Singer-songwriter Hamilton Leithauser is one of my favorite discoveries over the last few years. His 2016 album with Vampire Weekend‘s Rostam Batmanglij, I Had a Dream That You Were Mine, was one of my top 3 albums for that year and I still listen to it regularly. In fact, I like it more each time I listen to it. It has a timelessness that only gels after repeated listens and, like its clean-cut, suit-wearing singer, seems to occupy several periods of musical history at the same time. (Disclaimer: Leithauser seems to have grown his hair out a bit since then.) One minute you’ll think of Kurt Weill and Bertolt Brecht in the 1930’s and the next you’ll think of Elvis Costello during his Imperial Bedroom years. If you want a four minute summary of Leithauser’s unique appeal, listen to the song “The Morning Stars” and pay attention to its haunting sense of poetry. It’s become my favorite song since Neko Case’s “Star Witness.”

Hamilton Leithauser is without Rostam on his new album, The Loves of Your Life, and I sort of miss the partnership. Rostam added layers of soft, woolly keyboards, guttural organ growls and old-fashioned piano runs that added to that Kilgore Trout aesthetic. But Leithauser on his own isn’t exactly a consolation prize, especially if you’re familiar with his work as frontman of the Walkmen and his first solo album, 2014’s The Black Hours. That latter album had a daring sense of the theatrical–Leithauser’s dramatic voice usually infers that he’s laying it all on the line–and The Loves of Your Life seems to be the more natural progression than I Had a Dream.
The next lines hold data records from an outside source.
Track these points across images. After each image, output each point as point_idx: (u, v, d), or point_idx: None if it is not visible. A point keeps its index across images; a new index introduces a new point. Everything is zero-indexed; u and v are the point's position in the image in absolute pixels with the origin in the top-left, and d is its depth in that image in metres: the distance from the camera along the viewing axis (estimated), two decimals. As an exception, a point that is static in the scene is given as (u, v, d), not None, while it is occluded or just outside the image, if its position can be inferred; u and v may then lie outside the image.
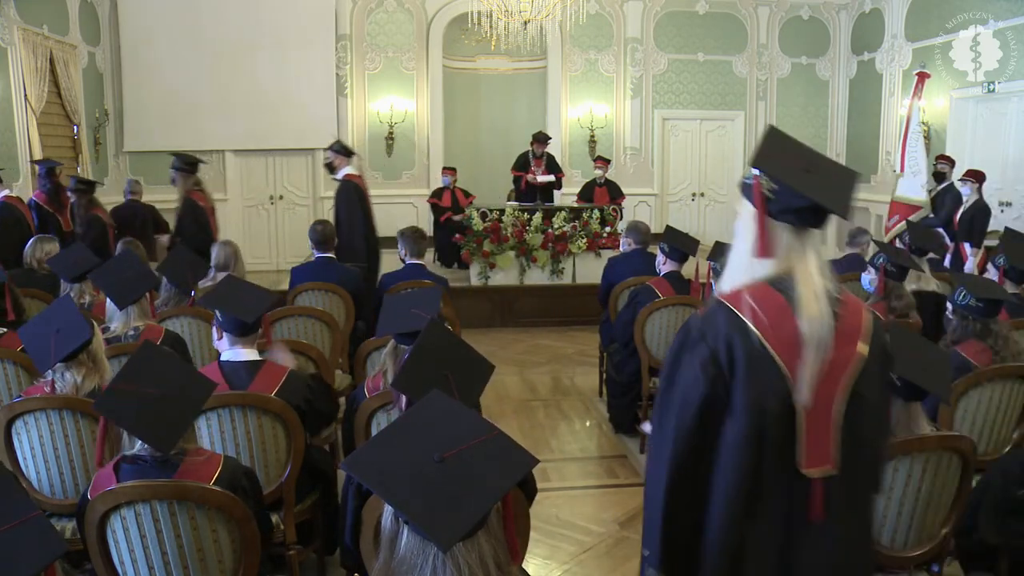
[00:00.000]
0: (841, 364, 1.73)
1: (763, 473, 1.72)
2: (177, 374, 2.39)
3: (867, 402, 1.76)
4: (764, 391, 1.71)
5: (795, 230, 1.77)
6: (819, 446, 1.73)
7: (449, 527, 1.27)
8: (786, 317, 1.72)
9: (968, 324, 3.48)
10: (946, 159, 8.41)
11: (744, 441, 1.72)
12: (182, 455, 2.30)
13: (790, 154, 1.84)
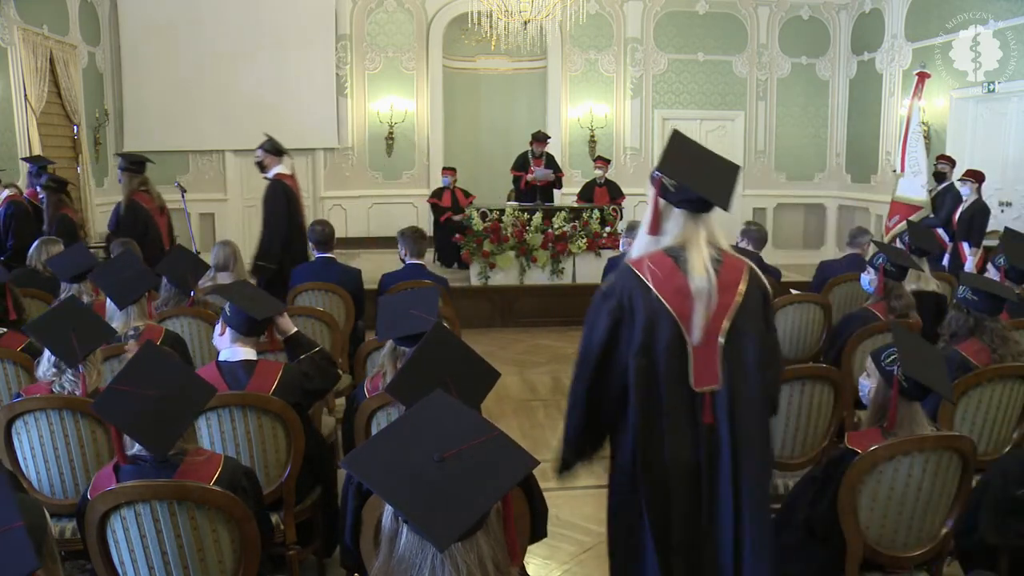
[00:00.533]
0: (723, 308, 2.31)
1: (663, 391, 2.30)
2: (176, 376, 2.38)
3: (747, 335, 2.33)
4: (657, 331, 2.30)
5: (690, 213, 2.33)
6: (706, 370, 2.31)
7: (447, 527, 1.27)
8: (676, 276, 2.30)
9: (962, 317, 3.50)
10: (946, 159, 8.41)
11: (641, 370, 2.30)
12: (182, 455, 2.30)
13: (686, 156, 2.38)
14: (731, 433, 2.30)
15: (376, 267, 7.22)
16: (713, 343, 2.31)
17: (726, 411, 2.31)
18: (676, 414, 2.31)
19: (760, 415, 2.38)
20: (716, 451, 2.31)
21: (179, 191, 9.42)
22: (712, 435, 2.31)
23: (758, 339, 2.36)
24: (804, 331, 5.10)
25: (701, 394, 2.31)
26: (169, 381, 2.32)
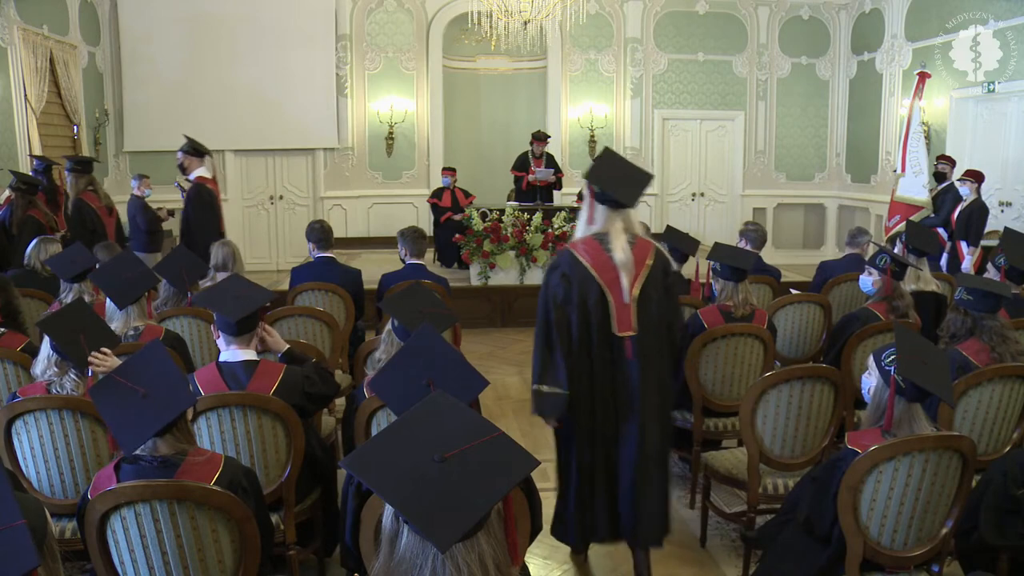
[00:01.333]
0: (636, 275, 3.20)
1: (594, 335, 3.20)
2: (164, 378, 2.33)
3: (651, 296, 3.21)
4: (588, 293, 3.19)
5: (611, 209, 3.21)
6: (624, 320, 3.20)
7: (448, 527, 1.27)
8: (602, 253, 3.20)
9: (959, 318, 3.52)
10: (946, 159, 8.41)
11: (580, 319, 3.20)
12: (183, 455, 2.30)
13: (608, 168, 3.27)
14: (640, 366, 3.21)
15: (376, 267, 7.22)
16: (630, 301, 3.22)
17: (638, 350, 3.21)
18: (602, 350, 3.22)
19: (660, 353, 3.28)
20: (629, 377, 3.22)
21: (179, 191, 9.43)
22: (628, 366, 3.21)
23: (660, 299, 3.25)
24: (804, 331, 5.10)
25: (622, 337, 3.20)
26: (156, 381, 2.30)
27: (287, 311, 4.65)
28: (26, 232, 6.20)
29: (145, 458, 2.27)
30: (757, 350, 4.15)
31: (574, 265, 3.19)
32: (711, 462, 3.75)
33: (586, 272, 3.18)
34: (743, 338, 4.10)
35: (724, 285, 4.25)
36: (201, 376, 3.10)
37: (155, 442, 2.27)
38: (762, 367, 4.15)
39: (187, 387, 2.40)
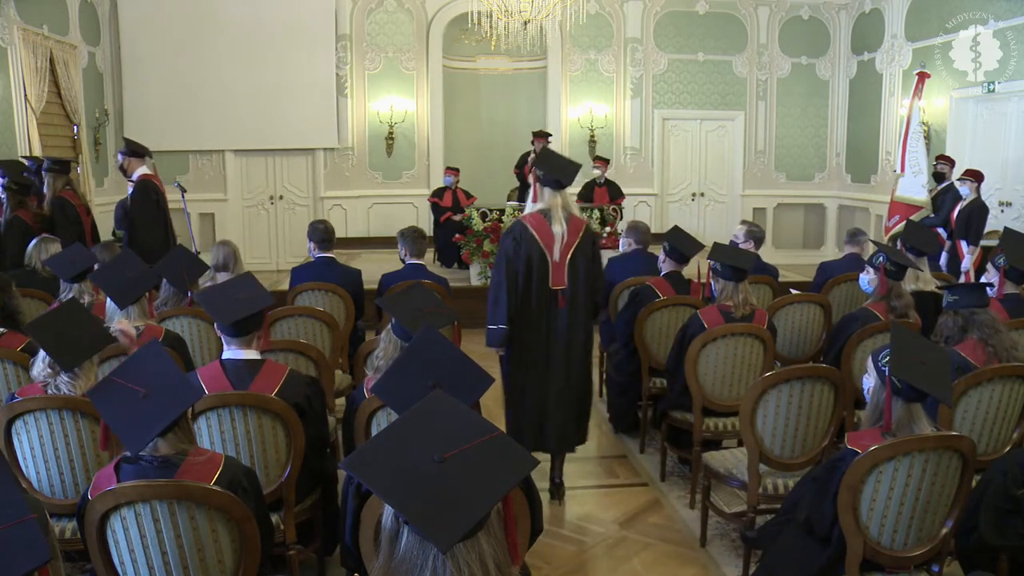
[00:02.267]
0: (570, 243, 4.09)
1: (534, 287, 4.09)
2: (165, 377, 2.33)
3: (580, 260, 4.12)
4: (531, 253, 4.07)
5: (552, 190, 4.10)
6: (558, 276, 4.10)
7: (449, 528, 1.27)
8: (544, 224, 4.09)
9: (950, 320, 3.56)
10: (946, 159, 8.41)
11: (524, 273, 4.08)
12: (183, 455, 2.30)
13: (549, 158, 4.25)
14: (568, 313, 4.16)
15: (376, 267, 7.21)
16: (563, 262, 4.11)
17: (568, 300, 4.15)
18: (540, 300, 4.14)
19: (585, 305, 4.21)
20: (559, 321, 4.16)
21: (179, 191, 9.44)
22: (559, 313, 4.16)
23: (587, 263, 4.17)
24: (804, 331, 5.10)
25: (556, 290, 4.13)
26: (158, 381, 2.30)
27: (287, 311, 4.65)
28: (12, 232, 6.22)
29: (145, 458, 2.27)
30: (757, 350, 4.15)
31: (523, 232, 4.11)
32: (711, 462, 3.75)
33: (532, 237, 4.10)
34: (743, 338, 4.10)
35: (724, 285, 4.25)
36: (204, 374, 3.09)
37: (156, 442, 2.27)
38: (762, 367, 4.16)
39: (189, 385, 2.40)
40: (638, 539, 3.88)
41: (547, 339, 4.14)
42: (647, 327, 4.81)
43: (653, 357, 4.84)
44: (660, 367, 4.75)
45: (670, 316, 4.79)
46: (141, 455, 2.27)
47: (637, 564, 3.67)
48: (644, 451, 5.02)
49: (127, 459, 2.29)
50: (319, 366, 3.98)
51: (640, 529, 3.99)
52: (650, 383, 4.90)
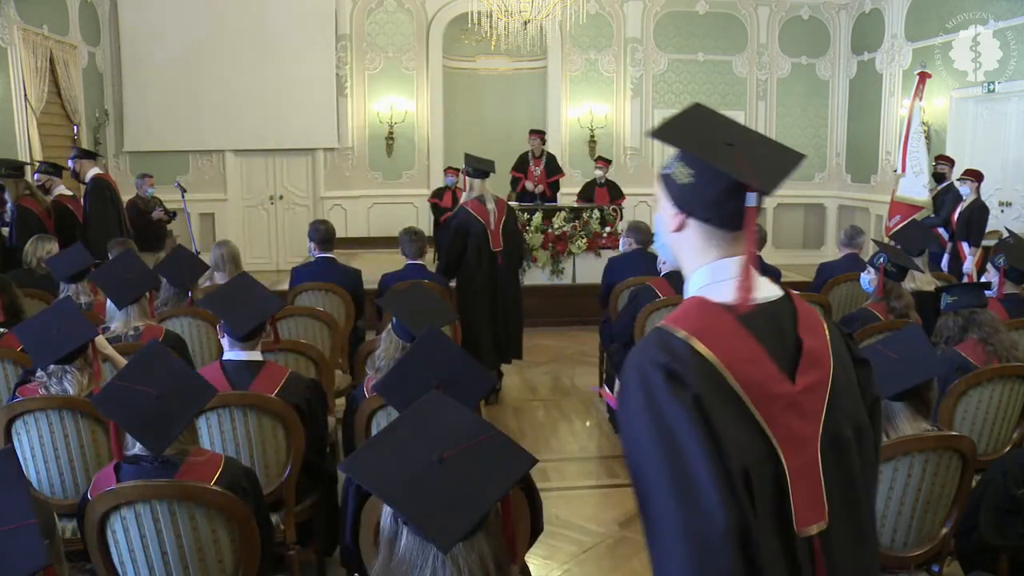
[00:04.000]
0: (499, 217, 5.87)
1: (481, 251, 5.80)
2: (177, 376, 2.38)
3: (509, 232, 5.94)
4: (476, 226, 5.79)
5: (480, 180, 5.83)
6: (495, 240, 5.82)
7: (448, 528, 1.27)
8: (481, 207, 5.77)
9: (950, 320, 3.56)
10: (946, 159, 8.40)
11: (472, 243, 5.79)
12: (183, 456, 2.30)
13: (475, 159, 5.88)
14: (506, 267, 5.79)
15: (376, 267, 7.21)
16: (497, 230, 5.74)
17: (504, 259, 5.78)
18: (480, 260, 5.67)
19: (513, 259, 5.89)
20: (498, 272, 5.78)
21: (179, 191, 9.45)
22: (499, 269, 5.73)
23: (511, 230, 5.86)
24: (804, 331, 5.09)
25: (495, 252, 5.71)
26: (169, 380, 2.32)
27: (287, 311, 4.64)
28: None
29: (146, 458, 2.27)
30: (757, 350, 4.14)
31: (468, 214, 5.76)
32: (711, 462, 3.74)
33: (473, 217, 5.73)
34: (743, 338, 4.08)
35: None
36: (204, 374, 3.09)
37: None
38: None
39: (202, 381, 2.43)
40: (638, 539, 3.88)
41: (492, 284, 5.80)
42: (647, 327, 4.81)
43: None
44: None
45: (670, 316, 4.79)
46: (142, 455, 2.27)
47: (637, 564, 3.67)
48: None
49: (127, 459, 2.30)
50: (319, 366, 3.98)
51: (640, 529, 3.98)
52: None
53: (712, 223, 1.45)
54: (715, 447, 1.29)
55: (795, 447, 1.36)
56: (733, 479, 1.28)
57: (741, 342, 1.37)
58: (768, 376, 1.36)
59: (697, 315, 1.40)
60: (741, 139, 1.48)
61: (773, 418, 1.35)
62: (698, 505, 1.27)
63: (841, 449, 1.42)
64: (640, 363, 1.35)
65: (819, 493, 1.38)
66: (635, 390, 1.34)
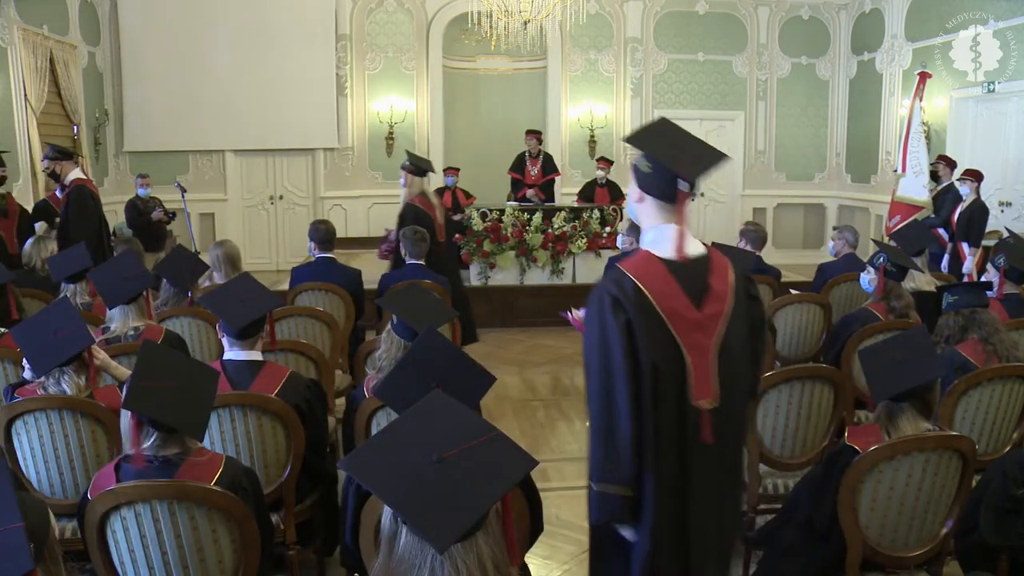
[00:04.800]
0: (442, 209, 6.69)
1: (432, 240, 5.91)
2: (185, 366, 2.44)
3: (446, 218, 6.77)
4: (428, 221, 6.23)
5: (420, 177, 6.48)
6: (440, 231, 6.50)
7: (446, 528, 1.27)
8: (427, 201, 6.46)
9: (951, 320, 3.57)
10: (944, 159, 8.37)
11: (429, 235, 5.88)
12: (184, 455, 2.30)
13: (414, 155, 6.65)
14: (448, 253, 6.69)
15: (376, 267, 7.21)
16: (441, 220, 6.41)
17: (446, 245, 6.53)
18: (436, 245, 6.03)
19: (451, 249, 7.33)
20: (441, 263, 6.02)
21: (179, 191, 9.45)
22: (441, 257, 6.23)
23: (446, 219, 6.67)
24: (804, 331, 5.10)
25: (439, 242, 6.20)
26: (181, 371, 2.38)
27: (287, 311, 4.64)
28: None
29: (148, 457, 2.27)
30: (757, 350, 4.15)
31: (418, 209, 6.25)
32: (711, 462, 3.75)
33: (424, 212, 6.30)
34: (743, 338, 4.10)
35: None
36: (203, 375, 3.10)
37: (164, 440, 2.28)
38: (762, 367, 4.15)
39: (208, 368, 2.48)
40: (638, 539, 3.87)
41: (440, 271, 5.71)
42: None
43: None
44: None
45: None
46: (145, 454, 2.27)
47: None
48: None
49: (127, 458, 2.30)
50: (319, 366, 3.98)
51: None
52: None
53: (660, 199, 2.21)
54: (633, 360, 2.09)
55: (697, 352, 2.17)
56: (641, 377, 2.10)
57: (667, 283, 2.17)
58: (682, 306, 2.17)
59: (643, 264, 2.21)
60: (686, 144, 2.23)
61: (683, 333, 2.16)
62: (615, 409, 2.11)
63: (730, 356, 2.21)
64: (600, 290, 2.17)
65: (711, 382, 2.18)
66: (594, 308, 2.17)
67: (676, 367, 2.14)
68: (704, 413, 2.15)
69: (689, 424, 2.15)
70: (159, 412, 2.26)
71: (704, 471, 2.17)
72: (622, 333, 2.09)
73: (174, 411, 2.27)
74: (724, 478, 2.25)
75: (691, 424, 2.15)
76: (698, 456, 2.16)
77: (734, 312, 2.21)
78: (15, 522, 1.52)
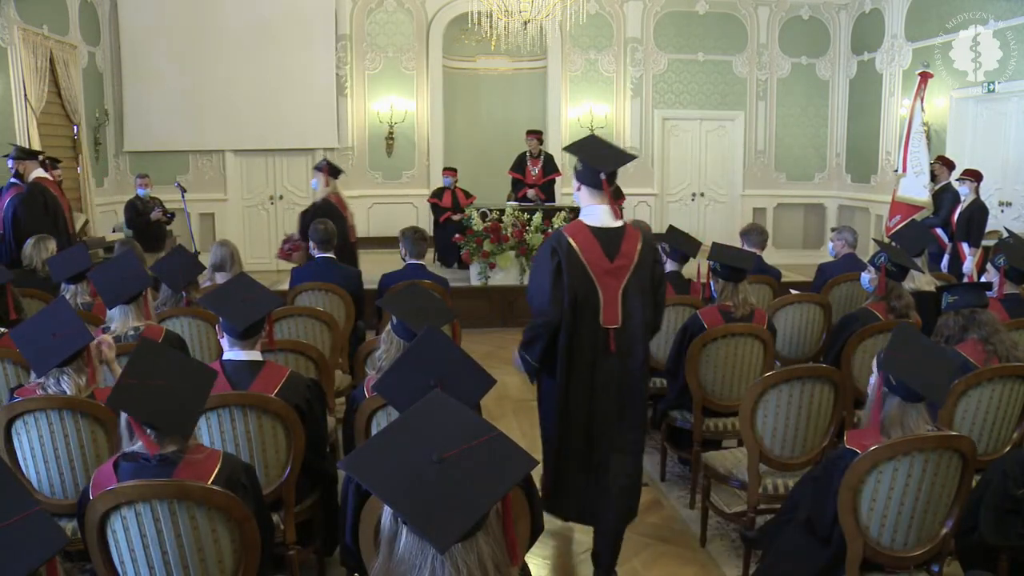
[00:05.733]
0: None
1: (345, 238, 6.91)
2: (179, 365, 2.43)
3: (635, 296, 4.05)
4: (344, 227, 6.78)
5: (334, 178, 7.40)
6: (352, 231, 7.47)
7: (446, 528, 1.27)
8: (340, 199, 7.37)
9: (951, 319, 3.57)
10: (943, 160, 8.35)
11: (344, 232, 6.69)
12: (182, 453, 2.30)
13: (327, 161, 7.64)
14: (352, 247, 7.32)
15: (376, 267, 7.21)
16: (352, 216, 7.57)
17: None
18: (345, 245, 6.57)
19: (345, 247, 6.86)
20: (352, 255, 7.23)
21: (179, 191, 9.45)
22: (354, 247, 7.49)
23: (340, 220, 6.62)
24: (804, 331, 5.10)
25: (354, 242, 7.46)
26: (174, 370, 2.37)
27: (287, 311, 4.64)
28: None
29: (144, 455, 2.27)
30: (757, 350, 4.15)
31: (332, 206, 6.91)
32: (711, 462, 3.75)
33: (337, 209, 6.92)
34: (743, 338, 4.10)
35: (724, 285, 4.25)
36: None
37: (160, 438, 2.28)
38: (762, 367, 4.15)
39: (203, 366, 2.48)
40: (638, 539, 3.88)
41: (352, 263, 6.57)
42: (647, 327, 4.81)
43: (652, 357, 4.83)
44: (660, 367, 4.75)
45: (670, 316, 4.79)
46: (140, 452, 2.27)
47: (637, 564, 3.67)
48: (644, 451, 5.01)
49: (126, 456, 2.30)
50: (319, 366, 3.98)
51: (640, 529, 3.99)
52: (650, 383, 4.89)
53: (590, 187, 3.25)
54: (559, 284, 3.19)
55: (609, 291, 3.24)
56: (564, 299, 3.18)
57: (590, 242, 3.22)
58: (599, 258, 3.22)
59: (576, 229, 3.27)
60: (604, 149, 3.35)
61: (598, 276, 3.22)
62: (543, 301, 3.23)
63: (631, 296, 3.26)
64: (546, 243, 3.28)
65: (617, 312, 3.26)
66: (541, 251, 3.31)
67: (593, 299, 3.24)
68: (610, 332, 3.26)
69: (599, 338, 3.26)
70: (141, 410, 2.26)
71: (607, 370, 3.27)
72: (553, 267, 3.20)
73: (158, 410, 2.26)
74: (623, 379, 3.29)
75: (601, 338, 3.26)
76: (604, 359, 3.27)
77: (637, 268, 3.26)
78: (32, 507, 1.54)
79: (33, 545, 1.51)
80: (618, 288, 3.21)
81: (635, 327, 3.26)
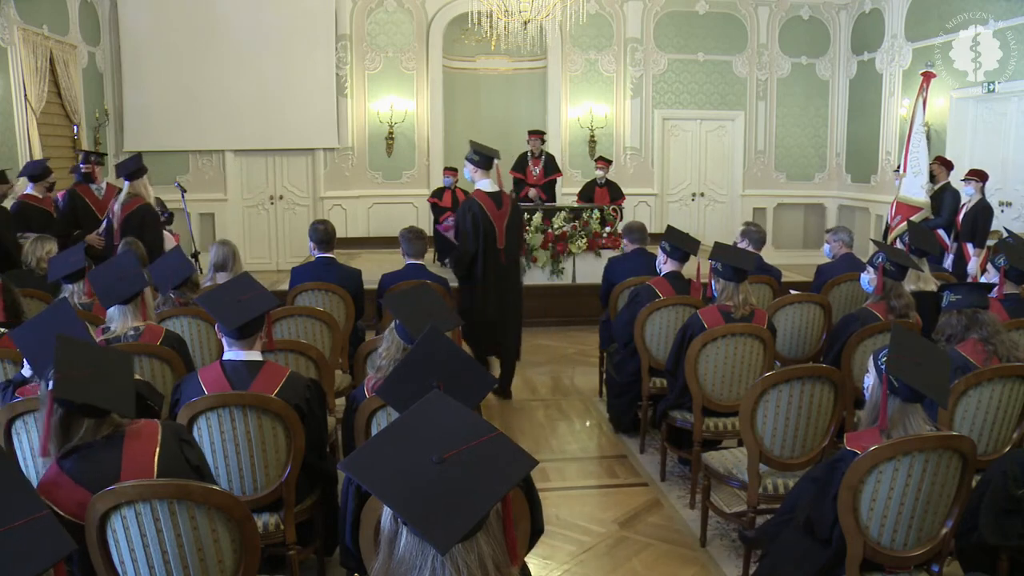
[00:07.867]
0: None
1: None
2: (96, 353, 2.47)
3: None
4: None
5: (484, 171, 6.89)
6: None
7: (447, 529, 1.26)
8: (489, 201, 6.00)
9: (953, 319, 3.57)
10: (942, 160, 8.33)
11: None
12: (122, 429, 2.37)
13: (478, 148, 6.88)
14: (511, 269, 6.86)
15: (376, 267, 7.22)
16: None
17: None
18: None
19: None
20: None
21: (179, 191, 9.45)
22: None
23: (514, 232, 6.34)
24: (804, 331, 5.10)
25: None
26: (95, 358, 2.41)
27: (287, 311, 4.64)
28: None
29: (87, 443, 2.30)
30: (757, 350, 4.15)
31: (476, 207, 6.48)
32: (711, 462, 3.75)
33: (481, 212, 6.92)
34: (743, 338, 4.10)
35: (724, 285, 4.25)
36: (204, 375, 3.10)
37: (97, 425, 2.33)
38: (762, 367, 4.16)
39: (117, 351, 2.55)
40: (638, 539, 3.88)
41: None
42: (647, 327, 4.81)
43: (653, 357, 4.84)
44: (660, 367, 4.75)
45: (670, 316, 4.79)
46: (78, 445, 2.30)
47: (637, 564, 3.67)
48: (644, 451, 5.02)
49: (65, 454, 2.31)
50: (319, 366, 3.98)
51: (640, 529, 3.99)
52: (650, 383, 4.90)
53: (484, 169, 5.94)
54: (477, 228, 5.85)
55: (499, 226, 5.92)
56: (479, 235, 5.85)
57: (487, 200, 5.92)
58: (493, 208, 5.91)
59: (479, 194, 5.94)
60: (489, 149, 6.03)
61: (494, 219, 5.92)
62: (468, 242, 5.89)
63: (510, 230, 5.99)
64: (464, 204, 6.09)
65: (503, 238, 5.93)
66: (461, 210, 6.05)
67: (492, 232, 5.82)
68: (501, 250, 5.84)
69: (496, 253, 5.83)
70: (92, 397, 2.29)
71: (500, 270, 5.89)
72: (472, 220, 5.78)
73: (104, 394, 2.31)
74: (508, 270, 5.97)
75: (496, 253, 5.84)
76: (497, 264, 5.86)
77: (512, 214, 5.93)
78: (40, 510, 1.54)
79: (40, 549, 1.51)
80: (503, 225, 5.85)
81: (513, 245, 5.95)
For me, there’s two basic reasons to be a fan of Hamilton Leithauser. The most obvious reason is his voice, which is distinctive without being odd. To put it simply, he has a great voice, a crooner’s voice, but his preferred mode of expression is cranking things up a notch and belting out the lyrics. His voice goes up an octave, starts to strain, and barely holds together in a way that suggests heartbreak and a few too many rounds of drinks at the local watering hole. He always sounds on the verge of breaking down, much like Alex Chilton did in the later years of Big Star, and yet Leithauser knows when to take a step back and allow his deeper tones to return, almost like a flashback sequence.

The second reason to explore the entire Hamilton Leithauser catalog, including his years with The Recoys and The Walkmen, is his songwriting skills–especially those lyrics. (“Years from today, when your name is just a name, my love is a couple of candles twinkling on your cake.”) On The Loves of Your Life, each of the eleven songs is about a different person in his life, even his wife and two daughters (who sing backing vocals). Musically, there’s always something to hold onto like a stray pedal steel guitar or an occasional blast from a judicious horn section–ain’t a dull moment in the lot.

I’m very happy that The Loves of Your Life didn’t let me down since I Had a Dream was such a unique and unexpected high, a rare pop album for adults that sounds like a bunch of our favorite music rolled into one classy, smart package. Hamilton Leithauser is, thankfully, the real thing.